Hadoop Data Node Heartbeats Test

A 'heartbeat' is a signal sent between a DataNode and NameNode. This signal is taken as a sign of vitality. If there is no response to the signal, then it is understood that there are certain health issues/ technical problems with the DataNode or the TaskTracker.

The default heartbeat interval is 3 seconds. If the NameNode does not receive any heartbeats from a DataNode for a period of 10 minutes, then a 'Heartbeat Lost' condition occurs and the corresponding DataNode is deemed to be dead/unavailable.

To avoid the loss of heartbeats and the consequent failure of a DataNode, administrators must keep a close watch on the heartbeats sent by each DataNode to the NameNode, detect issues in the transmission of heartbeats, and clear the bottlenecks well before the configured timeout period expires and the DataNode is declared dead. This can be achieved using the Hadoop Data Node Heartbeats test!

This test monitors the heartbeats that each DataNode sends to the NameNode.

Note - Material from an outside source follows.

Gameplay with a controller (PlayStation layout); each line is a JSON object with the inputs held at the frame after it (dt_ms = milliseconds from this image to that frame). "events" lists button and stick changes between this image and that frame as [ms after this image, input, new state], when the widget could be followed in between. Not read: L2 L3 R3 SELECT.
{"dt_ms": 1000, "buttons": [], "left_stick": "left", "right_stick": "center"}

In the process, the test reports the count of heartbeats that every DataNode sends during a measure period, the rate at which the heartbeats were sent, and the average time taken for the transmission. Alerts are promptly sent out if a DataNode does not send out any heartbeat or takes too much time to do so. This way, administrators can proactively detect problems in heartbeat communication and can resolve them before DataNodes die.

Target of the test : A Hadoop cluster

Agent deploying the test : A remote agent

Outputs of the test : One set of the results for each DataNode in the target Hadoop cluster

Configurable parameters for the test
Parameter Description

Test Period

How often should the test be executed.

Host

The IP address of the NameNode that processes client connections to the cluster. NameNode is the master node in the Apache Hadoop HDFS Architecture that maintains and manages the blocks present on the DataNodes (slave nodes). NameNode is a very highly available server that manages the File System Namespace and controls access to files by clients.

Port

The port at which the NameNode accepts client connections. NameNode is the master node in the Apache Hadoop HDFS Architecture that maintains and manages the blocks present on the DataNodes (slave nodes). NameNode is a very highly available server that manages the File System Namespace and controls access to files by clients. By default, the NameNode's client connection port is 8020.

Name Node Web Port

The eG agent collects metrics using Hadoop's WebHDFS REST API. While some of these API calls pull metrics from the NameNode, some others get metrics from the resource manager. NameNode is the master node in the Apache Hadoop HDFS Architecture that maintains and manages the blocks present on the DataNodes (slave nodes). NameNode is a very highly available server that manages the File System Namespace and controls access to files by clients. To run API commands on the NameNode and pull metrics, the eG agent needs access to the NameNode's web port.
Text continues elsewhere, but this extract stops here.